Nos livres d’histoire du collège et du lycée semblent tellement ouverts depuis vendredi soir, qu’ils hantent nos nuits. Les images terrifiantes qu’on a aperçues ou qu’on s’est fabriquées dans nos imaginaires ont éveillé en moi le souvenir d’une image très précise : celle, insupportable, de cette petite fille polonaise qui caressait le visage de sa grand-mère morte, dans un paysage de campagne ensoleillé, au bord d’une route, dans un reportage en couleurs sur l’invasion allemande de 39, présenté il y a quelques années à la télévision française.

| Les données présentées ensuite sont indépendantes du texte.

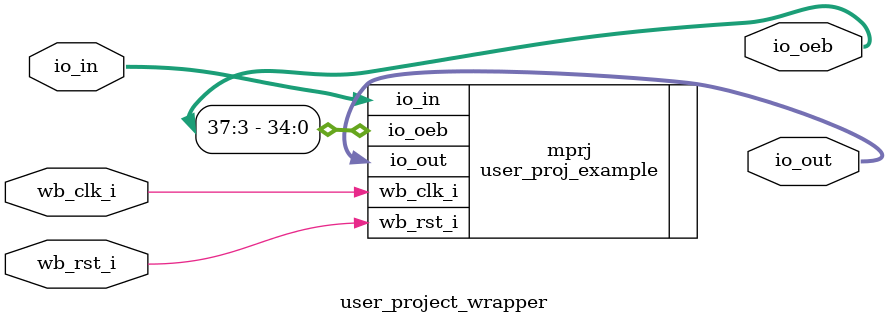
<source format=v>

`default_nettype none
/*
 *-------------------------------------------------------------
 *
 * user_project_wrapper
 *
 * This wrapper enumerates all of the pins available to the
 * user for the user project.
 *
 * An example user project is provided in this wrapper.  The
 * example should be removed and replaced with the actual
 * user project.
 *
 *-------------------------------------------------------------
 */

module user_project_wrapper #(
    parameter BITS = 32
) (
`ifdef USE_POWER_PINS
   // inout vdda1,	// User area 1 3.3V supply
    //inout vdda2,	// User area 2 3.3V supply
   // inout vssa1,	// User area 1 analog ground
   // inout vssa2,	// User area 2 analog ground
    inout vccd1,	// User area 1 1.8V supply
   // inout vccd2,	// User area 2 1.8v supply
    inout vssd1,	// User area 1 digital ground
   // inout vssd2,	// User area 2 digital ground
`endif

    // Wishbone Slave ports (WB MI A)
    input wb_clk_i,
    input wb_rst_i,
/*    input wbs_stb_i,
    input wbs_cyc_i,
    input wbs_we_i,
    input [3:0] wbs_sel_i,
    input [31:0] wbs_dat_i,
    input [31:0] wbs_adr_i,
    output wbs_ack_o,
    output [31:0] wbs_dat_o,

    // Logic Analyzer Signals
    input  [127:0] la_data_in,
    output [127:0] la_data_out,
    input  [127:0] la_oenb,
*/
    // IOs
    input  [37:7] io_in,
    output [6:3] io_out,
    output [37:0] io_oeb

    // Analog (direct connection to GPIO pad---use with caution)
    // Note that analog I/O is not available on the 7 lowest-numbered
    // GPIO pads, and so the analog_io indexing is offset from the
    // GPIO indexing by 7 (also upper 2 GPIOs do not have analog_io).
   // inout [`MPRJ_IO_PADS-10:0] analog_io,

    // Independent clock (on independent integer divider)
    //input   user_clock2,

    // User maskable interrupt signals
    //output [2:0] user_irq
);

/*--------------------------------------*/
/* User project is instantiated  here   */
/*--------------------------------------*/

user_proj_example mprj (
`ifdef USE_POWER_PINS
	.vccd1(vccd1),	// User area 1 1.8V power
	.vssd1(vssd1),	// User area 1 digital ground
`endif

    .wb_clk_i(wb_clk_i),
    .wb_rst_i(wb_rst_i),

    // MGMT SoC Wishbone Slave

 /*   .wbs_cyc_i(wbs_cyc_i),
    .wbs_stb_i(wbs_stb_i),
    .wbs_we_i(wbs_we_i),
    .wbs_sel_i(wbs_sel_i),
    .wbs_adr_i(wbs_adr_i),
    .wbs_dat_i(wbs_dat_i),
    .wbs_ack_o(wbs_ack_o),
    .wbs_dat_o(wbs_dat_o),

    // Logic Analyzer

    .la_data_in(la_data_in),
    .la_data_out(la_data_out),
    .la_oenb (la_oenb),
	*/
    // IO Pads

    .io_in ({io_in[37:7]}),
    .io_out({io_out[6:3]}),
    .io_oeb({io_oeb[37:3]})

    // IRQ
    //.irq(user_irq)
);

endmodule	// user_project_wrapper

`default_nettype wire

</source>
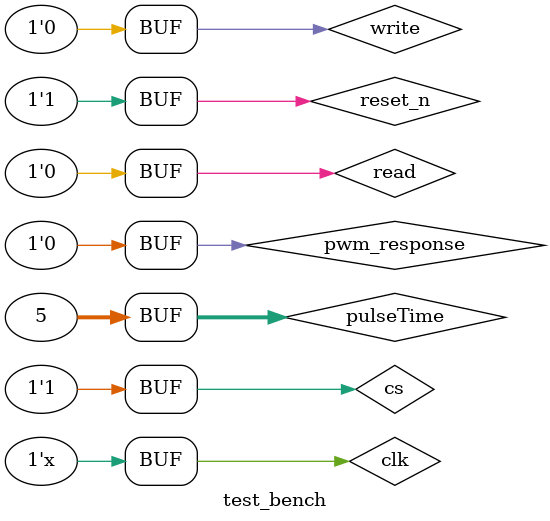
<source format=v>
module test_bench;

	reg clk, reset_n;
	wire pwm_out;
	reg [31:0] pulseTime;
	reg read;
	reg write;
	reg cs;
	wire [31:0] readdata;
	reg pwm_response;
	
	always begin
		# 0.5
		clk <= !clk;
	end
	
	initial begin
		clk <= 1;
		pulseTime <= 3;
		read <= 0;
		write <= 0;
		cs <= 0;
		pwm_response <= 1;
		reset_n <= 1;
		# 10
		reset_n <= 0;
		# 10
		reset_n <= 1;
		
		cs <= 1;
		write <= 1;
		# 5
		write <= 0;
		# 1
		read <= 1;
		# 3
		pwm_response <= 0;
		read <= 0;
		# 10
		read <= 1;
		pwm_response <= 1;
		# 40
		pwm_response <= 0;
		# 10
		read <= 0;
		write <= 1;
		pulseTime <= 5;
		# 1
		write <= 0;
		
	end
	
	servo_avalon servo(clk, reset_n, read, write, cs, readdata, pulseTime, pwm_response, pwm_out);
	
endmodule
</source>
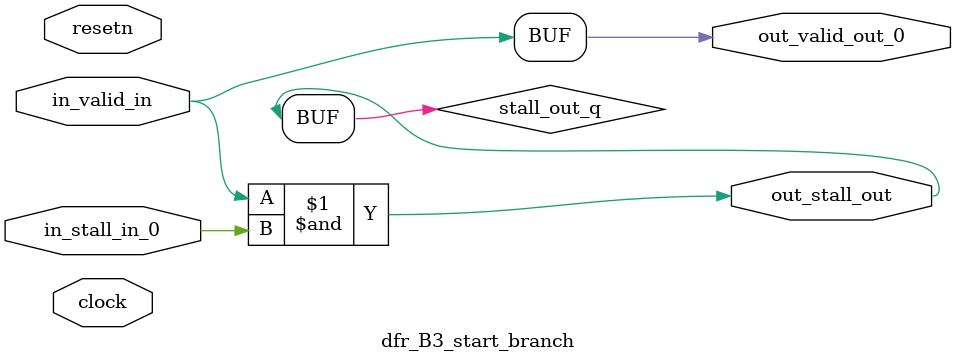
<source format=sv>



(* altera_attribute = "-name AUTO_SHIFT_REGISTER_RECOGNITION OFF; -name MESSAGE_DISABLE 10036; -name MESSAGE_DISABLE 10037; -name MESSAGE_DISABLE 14130; -name MESSAGE_DISABLE 14320; -name MESSAGE_DISABLE 15400; -name MESSAGE_DISABLE 14130; -name MESSAGE_DISABLE 10036; -name MESSAGE_DISABLE 12020; -name MESSAGE_DISABLE 12030; -name MESSAGE_DISABLE 12010; -name MESSAGE_DISABLE 12110; -name MESSAGE_DISABLE 14320; -name MESSAGE_DISABLE 13410; -name MESSAGE_DISABLE 113007; -name MESSAGE_DISABLE 10958" *)
module dfr_B3_start_branch (
    input wire [0:0] in_stall_in_0,
    input wire [0:0] in_valid_in,
    output wire [0:0] out_stall_out,
    output wire [0:0] out_valid_out_0,
    input wire clock,
    input wire resetn
    );

    wire [0:0] stall_out_q;


    // stall_out(LOGICAL,6)
    assign stall_out_q = in_valid_in & in_stall_in_0;

    // out_stall_out(GPOUT,4)
    assign out_stall_out = stall_out_q;

    // out_valid_out_0(GPOUT,5)
    assign out_valid_out_0 = in_valid_in;

endmodule

</source>
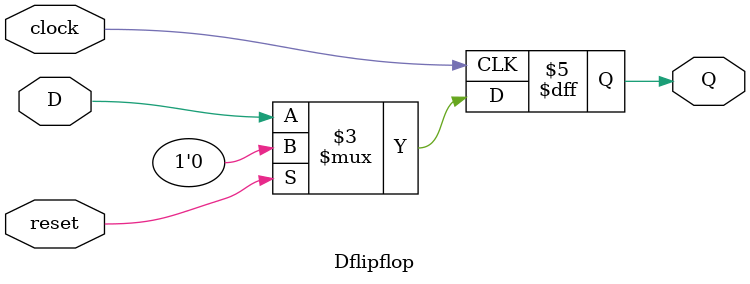
<source format=v>
`timescale 1ns / 1ps

module Dflipflop(D,clock,reset,Q);
    input D,clock,reset; //data ,clock,reset input
    output reg Q;   //output Q

    always @(posedge clock) begin
    if(reset)  
    Q<=0;
    else  
    Q<=D;
    end
endmodule

</source>
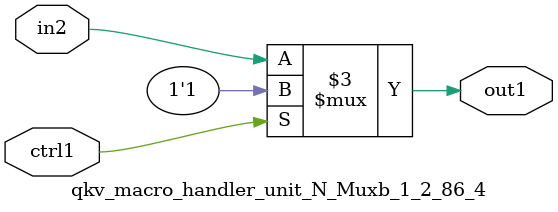
<source format=v>

`timescale 1ps / 1ps


module qkv_macro_handler_unit_N_Muxb_1_2_86_4( in2, ctrl1, out1 );

    input in2;
    input ctrl1;
    output out1;
    reg out1;

    
    // rtl_process:qkv_macro_handler_unit_N_Muxb_1_2_86_4/qkv_macro_handler_unit_N_Muxb_1_2_86_4_thread_1
    always @*
      begin : qkv_macro_handler_unit_N_Muxb_1_2_86_4_thread_1
        case (ctrl1) 
          1'b1: 
            begin
              out1 = 1'b1;
            end
          default: 
            begin
              out1 = in2;
            end
        endcase
      end

endmodule



</source>
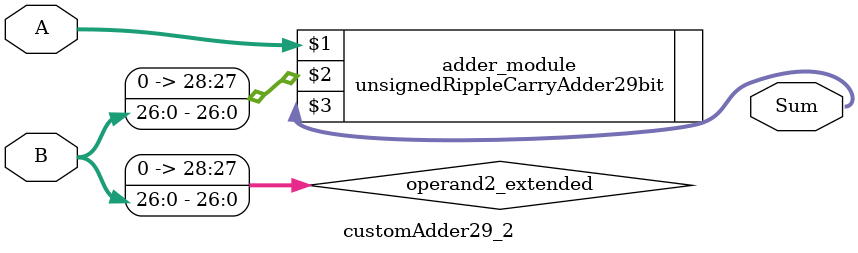
<source format=v>

module customAdder29_2(
                    input [28 : 0] A,
                    input [26 : 0] B,
                    
                    output [29 : 0] Sum
            );

    wire [28 : 0] operand2_extended;
    
    assign operand2_extended =  {2'b0, B};
    
    unsignedRippleCarryAdder29bit adder_module(
        A,
        operand2_extended,
        Sum
    );
    
endmodule
        
</source>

Toute proportion précautionneusement gardée bien sûr (5,5 millions de civils tués en Pologne)… C’est donc à ça que ça ressemblerait, la «guerre» ? On va donc finir par y avoir droit nous aussi, dans nos quartiers festifs où l’insouciance semblait appelée à régner jusqu’à la nuit des temps ? Sortir la peur au ventre, la peur de ramasser nos proches en lambeaux et de perdre quelqu’un qu’on aime, comme ça, au coin de la rue ?

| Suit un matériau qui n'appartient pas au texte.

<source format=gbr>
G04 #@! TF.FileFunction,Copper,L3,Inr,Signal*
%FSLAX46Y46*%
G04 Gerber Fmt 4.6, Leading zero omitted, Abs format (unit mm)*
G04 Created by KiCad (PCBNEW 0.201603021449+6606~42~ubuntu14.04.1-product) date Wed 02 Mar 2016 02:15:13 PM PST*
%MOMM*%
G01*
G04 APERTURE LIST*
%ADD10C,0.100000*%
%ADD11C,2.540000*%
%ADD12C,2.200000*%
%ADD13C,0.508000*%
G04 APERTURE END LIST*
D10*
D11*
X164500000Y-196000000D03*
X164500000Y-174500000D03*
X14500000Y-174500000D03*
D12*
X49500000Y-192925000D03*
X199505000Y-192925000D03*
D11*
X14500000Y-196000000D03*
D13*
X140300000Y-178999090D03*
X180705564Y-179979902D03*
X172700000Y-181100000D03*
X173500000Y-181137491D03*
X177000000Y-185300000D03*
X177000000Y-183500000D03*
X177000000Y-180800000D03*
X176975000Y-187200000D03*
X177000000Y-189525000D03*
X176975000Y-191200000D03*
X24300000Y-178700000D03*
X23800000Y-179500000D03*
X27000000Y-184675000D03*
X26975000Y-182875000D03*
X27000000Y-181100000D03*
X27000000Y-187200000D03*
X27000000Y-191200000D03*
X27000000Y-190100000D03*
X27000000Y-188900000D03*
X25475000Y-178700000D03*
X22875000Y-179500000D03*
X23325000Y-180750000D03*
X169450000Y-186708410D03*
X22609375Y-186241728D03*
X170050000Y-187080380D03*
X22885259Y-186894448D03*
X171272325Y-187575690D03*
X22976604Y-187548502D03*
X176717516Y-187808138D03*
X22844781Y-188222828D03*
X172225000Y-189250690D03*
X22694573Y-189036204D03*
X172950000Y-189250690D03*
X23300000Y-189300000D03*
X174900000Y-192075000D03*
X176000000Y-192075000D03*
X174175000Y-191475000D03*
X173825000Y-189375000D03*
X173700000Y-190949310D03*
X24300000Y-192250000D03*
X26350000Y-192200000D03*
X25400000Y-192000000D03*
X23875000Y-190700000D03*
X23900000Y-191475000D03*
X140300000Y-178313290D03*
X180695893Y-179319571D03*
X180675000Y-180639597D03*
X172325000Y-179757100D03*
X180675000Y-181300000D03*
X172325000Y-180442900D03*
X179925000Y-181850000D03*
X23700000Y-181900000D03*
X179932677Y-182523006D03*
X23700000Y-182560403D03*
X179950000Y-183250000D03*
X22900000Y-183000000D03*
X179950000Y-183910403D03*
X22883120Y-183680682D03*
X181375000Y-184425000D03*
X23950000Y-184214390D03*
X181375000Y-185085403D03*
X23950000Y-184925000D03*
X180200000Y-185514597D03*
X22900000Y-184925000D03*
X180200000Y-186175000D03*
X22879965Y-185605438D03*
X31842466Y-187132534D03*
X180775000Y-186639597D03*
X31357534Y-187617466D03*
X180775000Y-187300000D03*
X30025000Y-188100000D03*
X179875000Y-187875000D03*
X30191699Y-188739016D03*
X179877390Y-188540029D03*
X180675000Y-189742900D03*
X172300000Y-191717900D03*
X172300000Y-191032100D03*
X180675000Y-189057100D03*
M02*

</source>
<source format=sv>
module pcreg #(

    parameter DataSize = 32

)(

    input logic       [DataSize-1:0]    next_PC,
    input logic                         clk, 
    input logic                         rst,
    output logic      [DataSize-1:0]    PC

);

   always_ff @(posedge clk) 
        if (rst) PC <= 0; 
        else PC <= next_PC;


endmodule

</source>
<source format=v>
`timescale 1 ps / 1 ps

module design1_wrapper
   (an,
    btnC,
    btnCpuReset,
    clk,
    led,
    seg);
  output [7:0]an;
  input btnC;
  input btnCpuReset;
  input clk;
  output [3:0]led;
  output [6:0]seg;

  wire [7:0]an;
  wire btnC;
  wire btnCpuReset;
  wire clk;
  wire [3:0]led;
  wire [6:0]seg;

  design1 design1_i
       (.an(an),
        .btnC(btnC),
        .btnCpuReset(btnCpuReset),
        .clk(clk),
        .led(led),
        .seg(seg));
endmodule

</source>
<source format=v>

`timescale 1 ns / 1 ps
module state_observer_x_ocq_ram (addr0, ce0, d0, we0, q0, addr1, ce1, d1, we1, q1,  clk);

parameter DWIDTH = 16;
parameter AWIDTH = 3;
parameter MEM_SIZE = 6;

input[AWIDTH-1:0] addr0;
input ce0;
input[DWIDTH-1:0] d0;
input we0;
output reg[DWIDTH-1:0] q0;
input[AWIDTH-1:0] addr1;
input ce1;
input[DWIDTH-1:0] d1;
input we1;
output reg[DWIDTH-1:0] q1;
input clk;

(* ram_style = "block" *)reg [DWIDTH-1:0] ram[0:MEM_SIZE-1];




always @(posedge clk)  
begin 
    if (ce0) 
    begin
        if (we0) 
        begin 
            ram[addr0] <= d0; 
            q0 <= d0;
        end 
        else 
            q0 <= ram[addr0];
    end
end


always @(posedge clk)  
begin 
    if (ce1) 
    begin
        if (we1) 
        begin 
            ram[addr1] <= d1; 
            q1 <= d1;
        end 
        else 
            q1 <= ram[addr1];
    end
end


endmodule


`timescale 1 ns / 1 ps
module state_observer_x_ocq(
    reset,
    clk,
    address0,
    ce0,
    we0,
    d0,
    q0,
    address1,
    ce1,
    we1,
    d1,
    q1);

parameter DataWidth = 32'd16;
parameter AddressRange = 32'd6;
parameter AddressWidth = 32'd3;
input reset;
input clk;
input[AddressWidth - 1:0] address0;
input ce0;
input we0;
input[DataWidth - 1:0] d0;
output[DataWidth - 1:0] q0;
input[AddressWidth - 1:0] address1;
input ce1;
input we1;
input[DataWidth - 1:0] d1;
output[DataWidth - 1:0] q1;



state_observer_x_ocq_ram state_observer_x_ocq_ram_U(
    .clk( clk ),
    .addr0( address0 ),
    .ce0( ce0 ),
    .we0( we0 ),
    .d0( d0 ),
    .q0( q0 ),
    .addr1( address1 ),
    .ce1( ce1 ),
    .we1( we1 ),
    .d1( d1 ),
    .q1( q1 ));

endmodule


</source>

Futilité, gratuité, dignité.

La devise républicaine déclinée à l’infini, l’envie irrépressible que ça s’arrête, l’impuissance et son sentiment destructeur qui font dire et écrire des bêtises à beaucoup depuis quatre jours, la schizophrénie douloureuse de vouloir d’un côté se terrer chez soi et de l’autre de faire la fête à outrance pour tenter d’oublier un peu ; de vouloir d’un côté parler d’amour et d’amitié et de l’autre de vouloir se venger contre cet ennemi invisible et potentiellement omniprésent, de laisser parler la haine, ce poison terrifiant qui vient durcir notre ventre par intermittence.

Résister, ça va déjà commencer pour chacun par résister à ses démons intérieurs.